Assignment - Every line of the material below that holds the string "rule" should be copied.

Data for analysis -
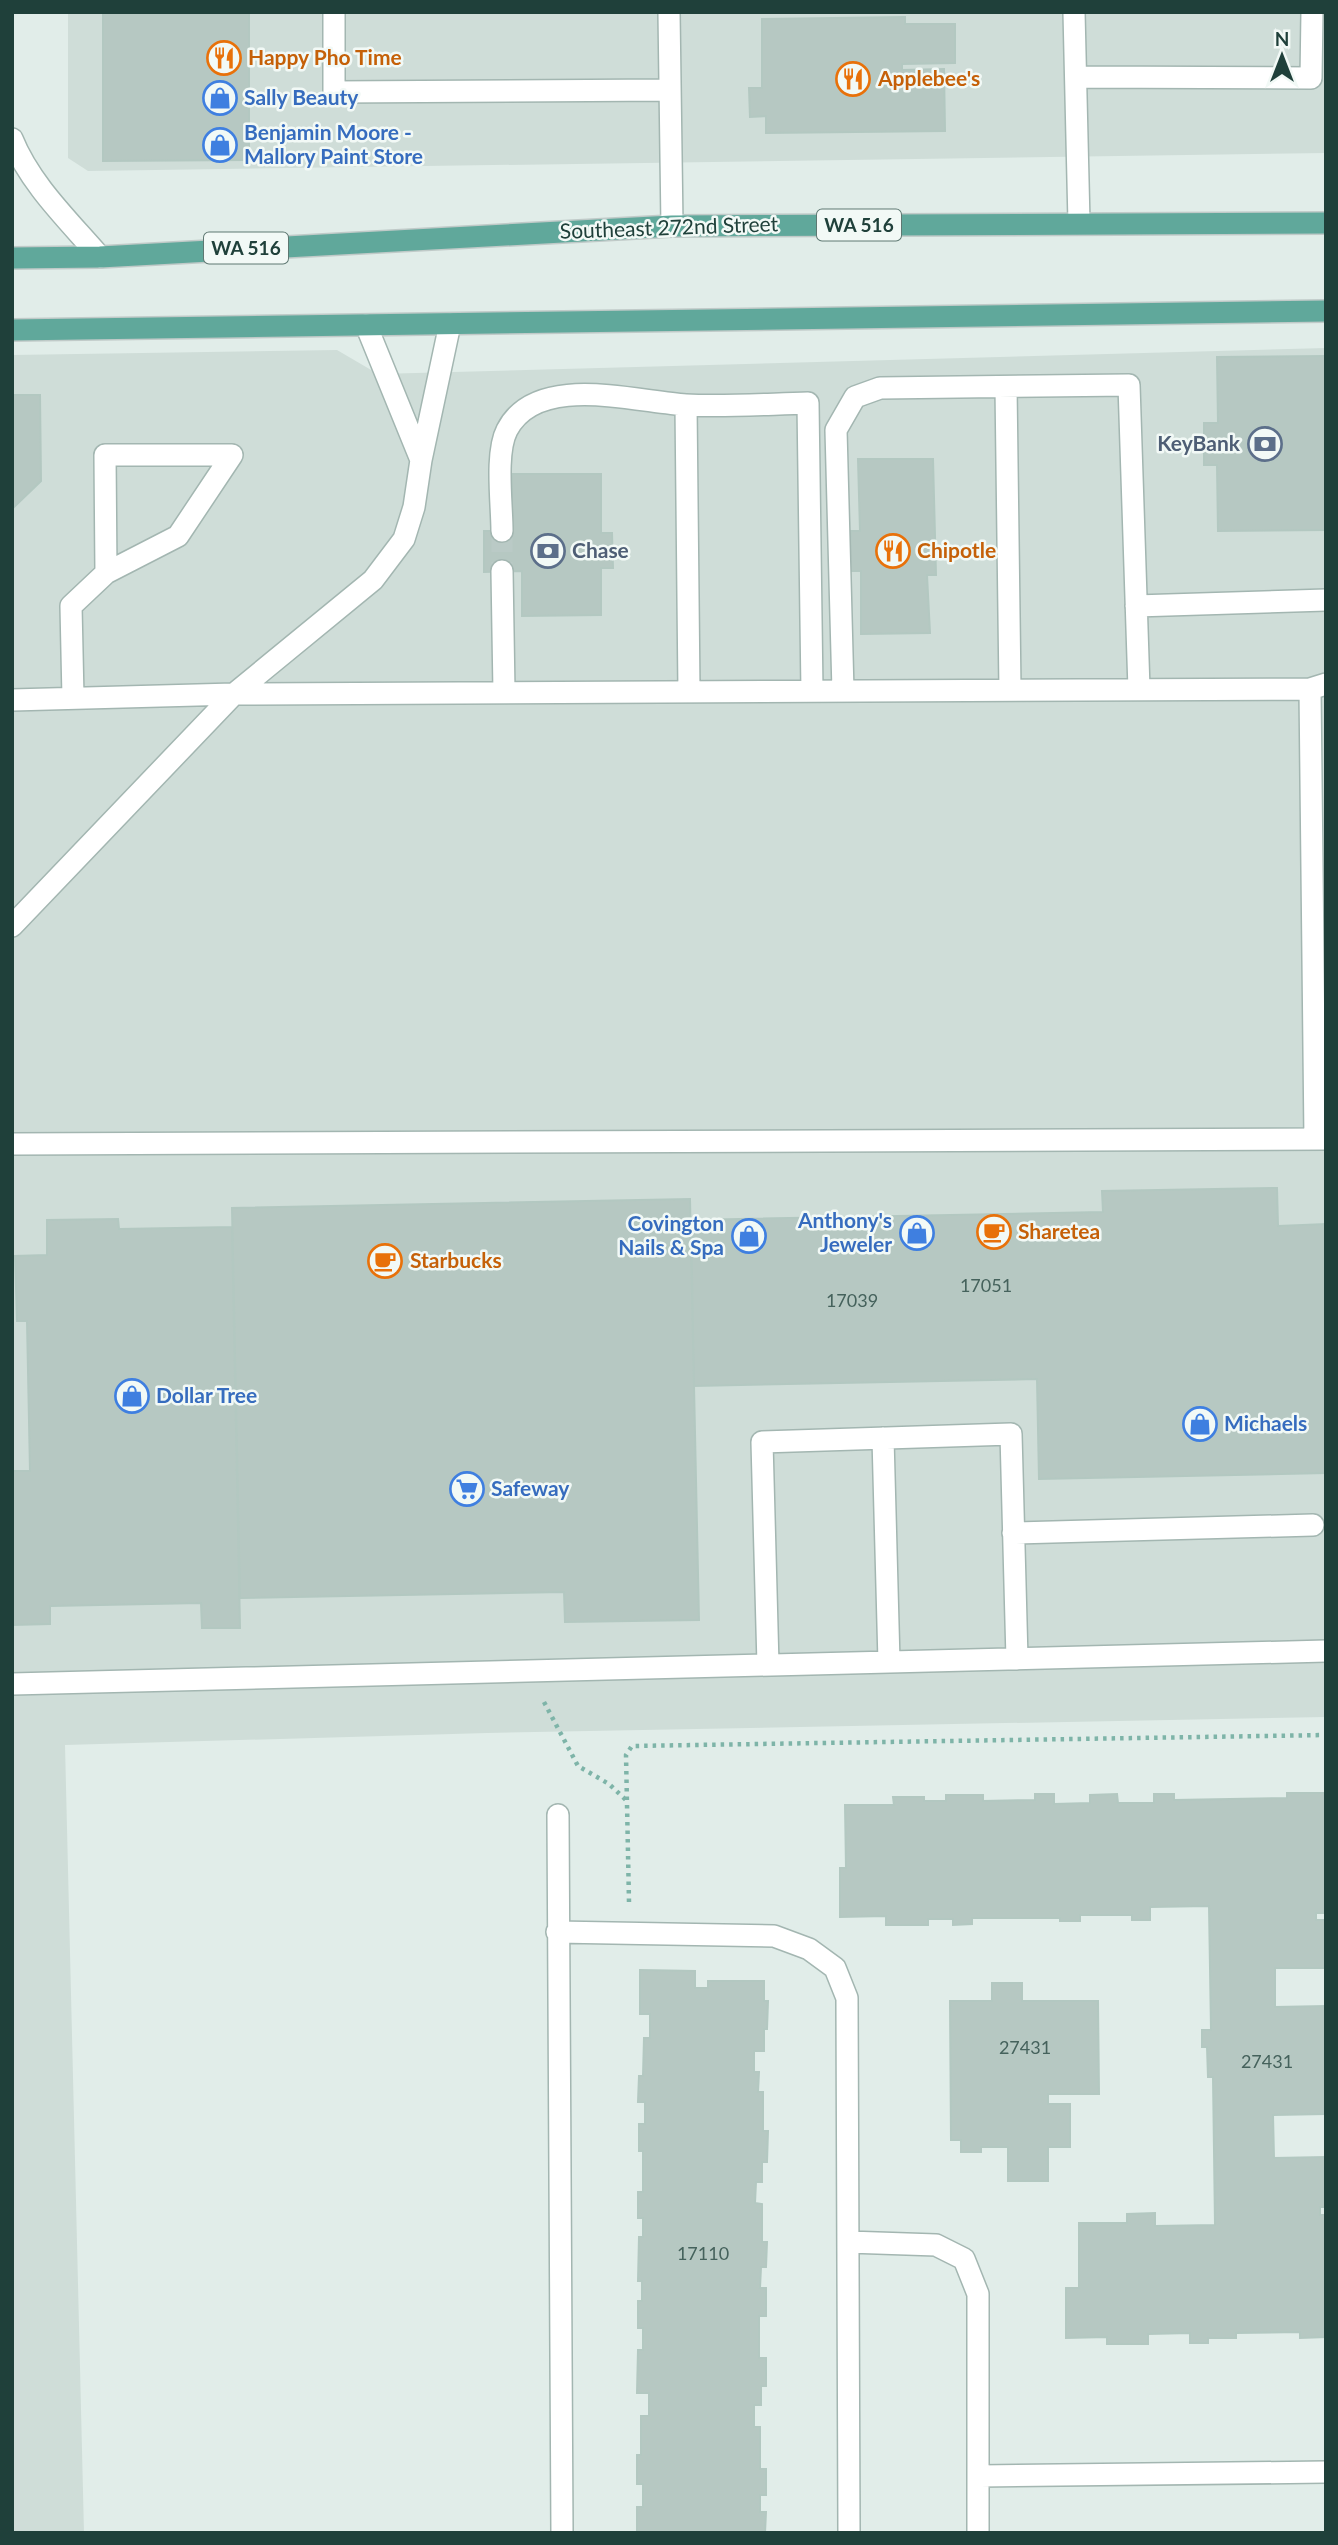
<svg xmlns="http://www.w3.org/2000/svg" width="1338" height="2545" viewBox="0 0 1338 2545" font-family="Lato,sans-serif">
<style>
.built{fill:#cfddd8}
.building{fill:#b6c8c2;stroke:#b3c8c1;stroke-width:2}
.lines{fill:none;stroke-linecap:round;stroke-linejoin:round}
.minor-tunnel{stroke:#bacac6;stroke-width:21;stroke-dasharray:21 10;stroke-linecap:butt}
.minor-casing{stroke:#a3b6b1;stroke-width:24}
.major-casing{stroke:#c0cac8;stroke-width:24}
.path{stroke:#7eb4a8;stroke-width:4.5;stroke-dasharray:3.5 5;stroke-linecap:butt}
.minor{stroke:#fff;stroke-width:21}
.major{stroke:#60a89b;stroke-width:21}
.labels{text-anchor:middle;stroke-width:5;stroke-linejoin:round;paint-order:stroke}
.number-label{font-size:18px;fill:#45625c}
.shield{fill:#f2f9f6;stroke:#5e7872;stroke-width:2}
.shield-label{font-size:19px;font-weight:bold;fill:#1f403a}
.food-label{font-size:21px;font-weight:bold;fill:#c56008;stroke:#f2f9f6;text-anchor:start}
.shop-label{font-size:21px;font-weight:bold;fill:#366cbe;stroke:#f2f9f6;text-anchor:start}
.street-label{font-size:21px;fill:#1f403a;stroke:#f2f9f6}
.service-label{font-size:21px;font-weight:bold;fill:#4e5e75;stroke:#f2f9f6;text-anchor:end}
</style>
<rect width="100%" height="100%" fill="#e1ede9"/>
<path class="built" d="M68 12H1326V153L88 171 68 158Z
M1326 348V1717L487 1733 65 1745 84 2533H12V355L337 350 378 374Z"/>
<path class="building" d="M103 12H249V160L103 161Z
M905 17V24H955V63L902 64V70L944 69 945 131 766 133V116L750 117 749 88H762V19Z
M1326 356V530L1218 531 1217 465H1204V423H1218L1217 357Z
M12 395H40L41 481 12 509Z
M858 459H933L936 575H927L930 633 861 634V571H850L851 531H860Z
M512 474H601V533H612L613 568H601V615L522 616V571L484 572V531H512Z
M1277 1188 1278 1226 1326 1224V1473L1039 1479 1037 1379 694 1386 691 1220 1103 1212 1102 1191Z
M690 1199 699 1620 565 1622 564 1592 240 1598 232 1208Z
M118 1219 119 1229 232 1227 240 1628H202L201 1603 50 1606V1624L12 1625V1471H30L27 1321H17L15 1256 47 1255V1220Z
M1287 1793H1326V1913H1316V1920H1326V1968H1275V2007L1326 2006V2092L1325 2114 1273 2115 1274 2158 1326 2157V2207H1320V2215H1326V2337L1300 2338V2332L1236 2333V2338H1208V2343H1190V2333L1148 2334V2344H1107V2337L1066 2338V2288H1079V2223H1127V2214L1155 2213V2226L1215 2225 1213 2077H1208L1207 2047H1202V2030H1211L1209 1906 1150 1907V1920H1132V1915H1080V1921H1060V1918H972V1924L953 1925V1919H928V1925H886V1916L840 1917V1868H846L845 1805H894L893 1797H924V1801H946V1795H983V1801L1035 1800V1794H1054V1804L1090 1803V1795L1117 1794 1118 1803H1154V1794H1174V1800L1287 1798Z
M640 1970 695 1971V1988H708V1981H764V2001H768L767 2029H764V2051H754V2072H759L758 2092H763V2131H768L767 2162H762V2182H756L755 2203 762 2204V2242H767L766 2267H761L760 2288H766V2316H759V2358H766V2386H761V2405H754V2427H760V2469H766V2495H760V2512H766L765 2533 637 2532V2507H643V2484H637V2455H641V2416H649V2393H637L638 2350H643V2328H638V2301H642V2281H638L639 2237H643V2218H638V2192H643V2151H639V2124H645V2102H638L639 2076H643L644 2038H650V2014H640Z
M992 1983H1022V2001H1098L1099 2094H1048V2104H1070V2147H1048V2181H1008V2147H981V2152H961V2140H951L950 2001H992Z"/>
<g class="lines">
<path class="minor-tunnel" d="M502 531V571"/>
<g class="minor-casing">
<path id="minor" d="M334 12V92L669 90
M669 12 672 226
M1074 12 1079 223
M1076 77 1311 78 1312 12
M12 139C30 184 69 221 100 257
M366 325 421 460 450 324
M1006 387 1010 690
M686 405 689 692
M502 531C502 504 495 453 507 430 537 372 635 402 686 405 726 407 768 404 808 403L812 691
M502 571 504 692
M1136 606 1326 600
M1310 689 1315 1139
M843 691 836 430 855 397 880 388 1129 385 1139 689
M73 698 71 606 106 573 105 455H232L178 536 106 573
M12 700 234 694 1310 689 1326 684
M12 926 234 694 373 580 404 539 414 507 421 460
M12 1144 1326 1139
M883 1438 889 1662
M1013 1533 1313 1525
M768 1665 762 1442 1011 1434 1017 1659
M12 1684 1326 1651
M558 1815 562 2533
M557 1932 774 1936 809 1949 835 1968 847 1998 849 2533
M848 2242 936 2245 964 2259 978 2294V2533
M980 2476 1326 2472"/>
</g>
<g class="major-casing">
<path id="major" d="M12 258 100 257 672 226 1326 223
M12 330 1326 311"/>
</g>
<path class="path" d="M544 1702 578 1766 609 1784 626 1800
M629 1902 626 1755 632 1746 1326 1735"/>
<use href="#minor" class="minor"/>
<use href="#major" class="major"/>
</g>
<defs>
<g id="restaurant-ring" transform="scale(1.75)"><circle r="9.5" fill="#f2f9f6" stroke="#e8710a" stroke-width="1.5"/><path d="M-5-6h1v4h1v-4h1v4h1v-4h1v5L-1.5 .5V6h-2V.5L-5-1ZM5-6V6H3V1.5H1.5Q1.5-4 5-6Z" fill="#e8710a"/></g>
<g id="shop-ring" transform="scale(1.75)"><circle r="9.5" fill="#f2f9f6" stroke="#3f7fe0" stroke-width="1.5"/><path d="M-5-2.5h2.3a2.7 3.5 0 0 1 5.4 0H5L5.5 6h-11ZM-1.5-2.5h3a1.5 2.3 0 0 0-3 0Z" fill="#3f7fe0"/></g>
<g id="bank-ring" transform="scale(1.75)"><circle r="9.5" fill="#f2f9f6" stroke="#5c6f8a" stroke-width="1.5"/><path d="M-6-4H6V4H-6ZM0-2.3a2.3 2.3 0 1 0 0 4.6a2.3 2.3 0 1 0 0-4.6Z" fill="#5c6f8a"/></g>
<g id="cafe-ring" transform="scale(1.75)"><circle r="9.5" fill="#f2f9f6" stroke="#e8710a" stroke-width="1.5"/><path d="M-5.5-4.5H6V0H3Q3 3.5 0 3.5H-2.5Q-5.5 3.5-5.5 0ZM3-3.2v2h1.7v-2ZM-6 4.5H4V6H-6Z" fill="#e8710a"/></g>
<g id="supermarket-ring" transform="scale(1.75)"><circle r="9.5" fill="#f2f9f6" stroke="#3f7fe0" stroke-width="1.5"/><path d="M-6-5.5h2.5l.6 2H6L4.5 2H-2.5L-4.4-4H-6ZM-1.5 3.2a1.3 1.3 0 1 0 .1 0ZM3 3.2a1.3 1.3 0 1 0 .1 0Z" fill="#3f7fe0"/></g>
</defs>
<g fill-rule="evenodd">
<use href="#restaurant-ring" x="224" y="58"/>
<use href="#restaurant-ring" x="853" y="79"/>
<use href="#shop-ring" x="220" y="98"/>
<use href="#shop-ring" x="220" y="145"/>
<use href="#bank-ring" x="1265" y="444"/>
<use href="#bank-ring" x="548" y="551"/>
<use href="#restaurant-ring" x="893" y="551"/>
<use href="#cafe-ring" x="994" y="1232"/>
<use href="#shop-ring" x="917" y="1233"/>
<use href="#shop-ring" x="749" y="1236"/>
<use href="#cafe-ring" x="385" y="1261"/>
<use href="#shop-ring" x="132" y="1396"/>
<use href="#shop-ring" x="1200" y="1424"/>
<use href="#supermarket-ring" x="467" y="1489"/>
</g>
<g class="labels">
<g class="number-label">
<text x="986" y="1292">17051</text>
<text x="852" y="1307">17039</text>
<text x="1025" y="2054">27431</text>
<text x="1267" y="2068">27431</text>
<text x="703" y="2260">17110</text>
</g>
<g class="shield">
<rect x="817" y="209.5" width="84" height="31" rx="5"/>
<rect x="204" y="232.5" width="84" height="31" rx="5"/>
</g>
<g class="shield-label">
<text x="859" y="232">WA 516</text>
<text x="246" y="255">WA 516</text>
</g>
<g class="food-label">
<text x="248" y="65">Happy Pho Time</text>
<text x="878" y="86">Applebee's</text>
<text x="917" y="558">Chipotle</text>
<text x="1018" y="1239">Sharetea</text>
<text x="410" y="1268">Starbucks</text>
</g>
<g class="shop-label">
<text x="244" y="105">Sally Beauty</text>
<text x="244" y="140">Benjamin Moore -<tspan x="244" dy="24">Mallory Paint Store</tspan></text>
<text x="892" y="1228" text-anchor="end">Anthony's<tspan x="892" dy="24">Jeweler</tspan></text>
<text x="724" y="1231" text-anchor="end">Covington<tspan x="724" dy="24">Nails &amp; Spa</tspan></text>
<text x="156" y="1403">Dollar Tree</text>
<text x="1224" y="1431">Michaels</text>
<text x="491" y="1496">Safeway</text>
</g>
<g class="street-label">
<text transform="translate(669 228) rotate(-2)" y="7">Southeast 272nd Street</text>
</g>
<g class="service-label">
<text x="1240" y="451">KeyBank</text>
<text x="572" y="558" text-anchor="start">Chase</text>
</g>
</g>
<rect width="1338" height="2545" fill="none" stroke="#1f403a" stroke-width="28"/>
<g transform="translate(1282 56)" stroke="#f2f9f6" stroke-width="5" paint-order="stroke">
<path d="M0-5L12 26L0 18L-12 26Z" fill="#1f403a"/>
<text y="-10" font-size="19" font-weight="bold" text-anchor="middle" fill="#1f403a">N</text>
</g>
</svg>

--

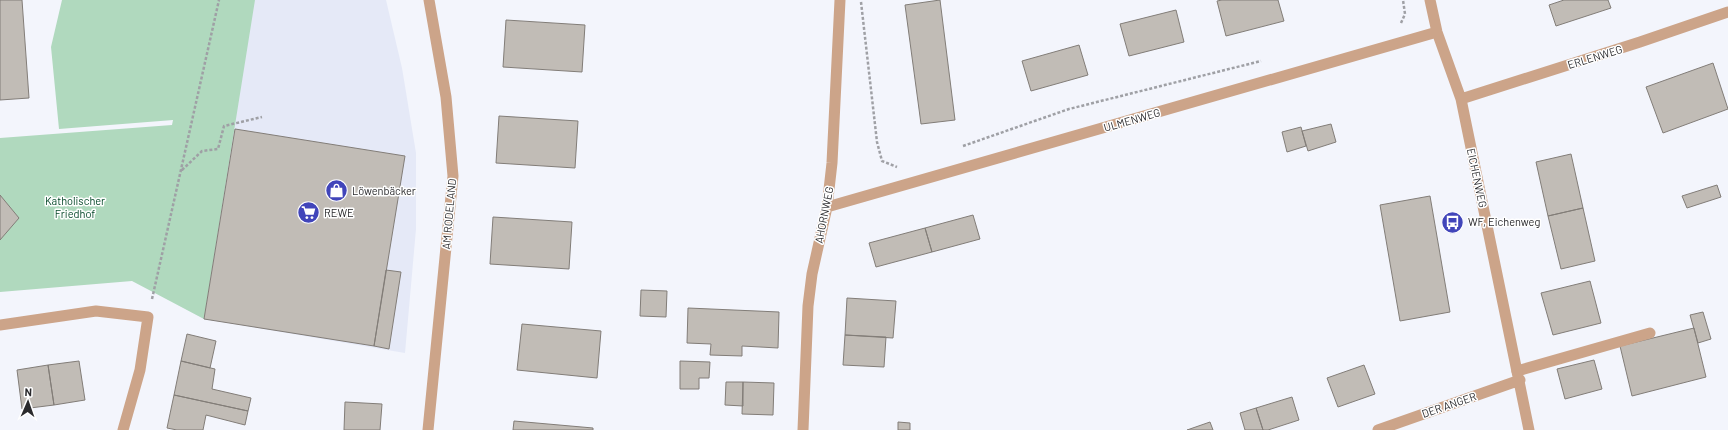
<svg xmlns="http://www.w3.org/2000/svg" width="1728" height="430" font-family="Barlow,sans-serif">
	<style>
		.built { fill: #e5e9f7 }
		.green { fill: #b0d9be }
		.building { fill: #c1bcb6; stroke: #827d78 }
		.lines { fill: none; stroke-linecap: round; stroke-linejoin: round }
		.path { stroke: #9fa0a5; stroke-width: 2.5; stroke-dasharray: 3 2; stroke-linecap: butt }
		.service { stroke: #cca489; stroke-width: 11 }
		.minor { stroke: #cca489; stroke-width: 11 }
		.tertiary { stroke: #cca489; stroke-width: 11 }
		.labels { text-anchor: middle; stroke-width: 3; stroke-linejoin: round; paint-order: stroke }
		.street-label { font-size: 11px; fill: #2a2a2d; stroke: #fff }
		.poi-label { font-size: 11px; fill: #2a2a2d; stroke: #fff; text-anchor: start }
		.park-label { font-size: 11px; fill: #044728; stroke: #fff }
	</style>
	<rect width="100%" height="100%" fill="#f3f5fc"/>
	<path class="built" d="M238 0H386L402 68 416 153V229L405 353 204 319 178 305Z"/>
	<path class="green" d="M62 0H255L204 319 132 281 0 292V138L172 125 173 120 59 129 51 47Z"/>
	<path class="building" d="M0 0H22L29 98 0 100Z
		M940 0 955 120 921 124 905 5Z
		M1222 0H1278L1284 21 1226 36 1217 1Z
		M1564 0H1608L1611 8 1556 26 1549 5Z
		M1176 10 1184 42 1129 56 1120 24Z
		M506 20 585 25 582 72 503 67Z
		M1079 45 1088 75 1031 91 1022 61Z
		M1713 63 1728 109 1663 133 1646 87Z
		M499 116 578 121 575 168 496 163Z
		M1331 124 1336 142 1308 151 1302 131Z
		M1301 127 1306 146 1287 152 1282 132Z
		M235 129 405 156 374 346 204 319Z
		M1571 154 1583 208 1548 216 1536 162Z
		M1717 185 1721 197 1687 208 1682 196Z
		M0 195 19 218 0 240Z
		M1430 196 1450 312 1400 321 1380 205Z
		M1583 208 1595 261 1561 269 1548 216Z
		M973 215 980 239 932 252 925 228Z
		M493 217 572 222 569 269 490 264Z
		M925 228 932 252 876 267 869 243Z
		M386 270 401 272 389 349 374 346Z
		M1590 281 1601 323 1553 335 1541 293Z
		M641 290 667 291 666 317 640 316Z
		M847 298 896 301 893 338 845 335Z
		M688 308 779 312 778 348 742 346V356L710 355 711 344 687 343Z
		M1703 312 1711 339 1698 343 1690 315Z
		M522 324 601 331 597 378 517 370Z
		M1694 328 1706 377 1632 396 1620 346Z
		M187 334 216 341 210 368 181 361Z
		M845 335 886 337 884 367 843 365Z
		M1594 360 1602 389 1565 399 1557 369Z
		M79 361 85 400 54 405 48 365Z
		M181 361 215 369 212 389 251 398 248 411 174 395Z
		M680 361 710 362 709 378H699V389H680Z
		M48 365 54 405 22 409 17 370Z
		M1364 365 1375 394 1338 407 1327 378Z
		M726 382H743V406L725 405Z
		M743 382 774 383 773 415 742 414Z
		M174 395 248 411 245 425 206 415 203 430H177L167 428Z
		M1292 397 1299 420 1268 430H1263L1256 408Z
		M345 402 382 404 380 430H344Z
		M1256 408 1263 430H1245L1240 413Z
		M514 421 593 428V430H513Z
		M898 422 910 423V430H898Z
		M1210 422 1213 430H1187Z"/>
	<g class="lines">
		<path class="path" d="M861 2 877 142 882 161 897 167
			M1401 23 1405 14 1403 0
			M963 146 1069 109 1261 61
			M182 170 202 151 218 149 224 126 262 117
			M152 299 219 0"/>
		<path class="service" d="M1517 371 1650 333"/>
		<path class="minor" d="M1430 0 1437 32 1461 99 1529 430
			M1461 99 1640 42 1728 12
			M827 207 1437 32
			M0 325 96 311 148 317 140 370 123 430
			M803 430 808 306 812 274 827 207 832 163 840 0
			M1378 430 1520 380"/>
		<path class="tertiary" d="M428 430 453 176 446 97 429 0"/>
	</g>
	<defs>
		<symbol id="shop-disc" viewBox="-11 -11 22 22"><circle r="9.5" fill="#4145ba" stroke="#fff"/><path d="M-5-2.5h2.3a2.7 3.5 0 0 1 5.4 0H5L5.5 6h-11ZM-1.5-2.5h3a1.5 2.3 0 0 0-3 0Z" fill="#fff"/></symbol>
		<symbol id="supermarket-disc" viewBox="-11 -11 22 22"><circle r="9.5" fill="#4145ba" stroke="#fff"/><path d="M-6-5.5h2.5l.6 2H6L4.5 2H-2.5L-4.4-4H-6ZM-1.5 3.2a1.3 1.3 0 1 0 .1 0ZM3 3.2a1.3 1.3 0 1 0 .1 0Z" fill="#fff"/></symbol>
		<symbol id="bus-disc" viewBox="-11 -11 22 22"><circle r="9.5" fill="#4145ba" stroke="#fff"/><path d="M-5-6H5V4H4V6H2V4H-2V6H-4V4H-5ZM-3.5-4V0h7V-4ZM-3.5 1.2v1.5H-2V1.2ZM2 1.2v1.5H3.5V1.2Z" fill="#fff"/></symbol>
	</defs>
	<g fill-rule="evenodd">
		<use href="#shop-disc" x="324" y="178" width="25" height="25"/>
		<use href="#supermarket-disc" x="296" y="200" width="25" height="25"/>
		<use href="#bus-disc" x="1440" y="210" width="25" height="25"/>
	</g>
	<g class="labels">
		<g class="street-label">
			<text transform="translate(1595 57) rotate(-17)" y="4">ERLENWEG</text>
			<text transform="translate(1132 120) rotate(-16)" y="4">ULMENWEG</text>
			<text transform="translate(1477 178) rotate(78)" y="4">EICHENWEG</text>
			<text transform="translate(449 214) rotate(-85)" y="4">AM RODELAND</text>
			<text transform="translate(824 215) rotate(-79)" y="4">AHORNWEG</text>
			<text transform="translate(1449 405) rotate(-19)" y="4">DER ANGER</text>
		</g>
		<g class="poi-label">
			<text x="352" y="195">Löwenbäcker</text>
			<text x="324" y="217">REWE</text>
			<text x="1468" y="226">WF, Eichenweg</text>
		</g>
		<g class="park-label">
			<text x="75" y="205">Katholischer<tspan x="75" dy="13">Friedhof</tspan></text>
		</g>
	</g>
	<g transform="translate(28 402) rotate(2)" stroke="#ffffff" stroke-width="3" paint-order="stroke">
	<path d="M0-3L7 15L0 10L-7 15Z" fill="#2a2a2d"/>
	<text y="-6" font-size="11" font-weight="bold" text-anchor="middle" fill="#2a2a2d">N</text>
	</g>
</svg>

Output -
<g fill-rule="evenodd">
	<g fill-rule="evenodd">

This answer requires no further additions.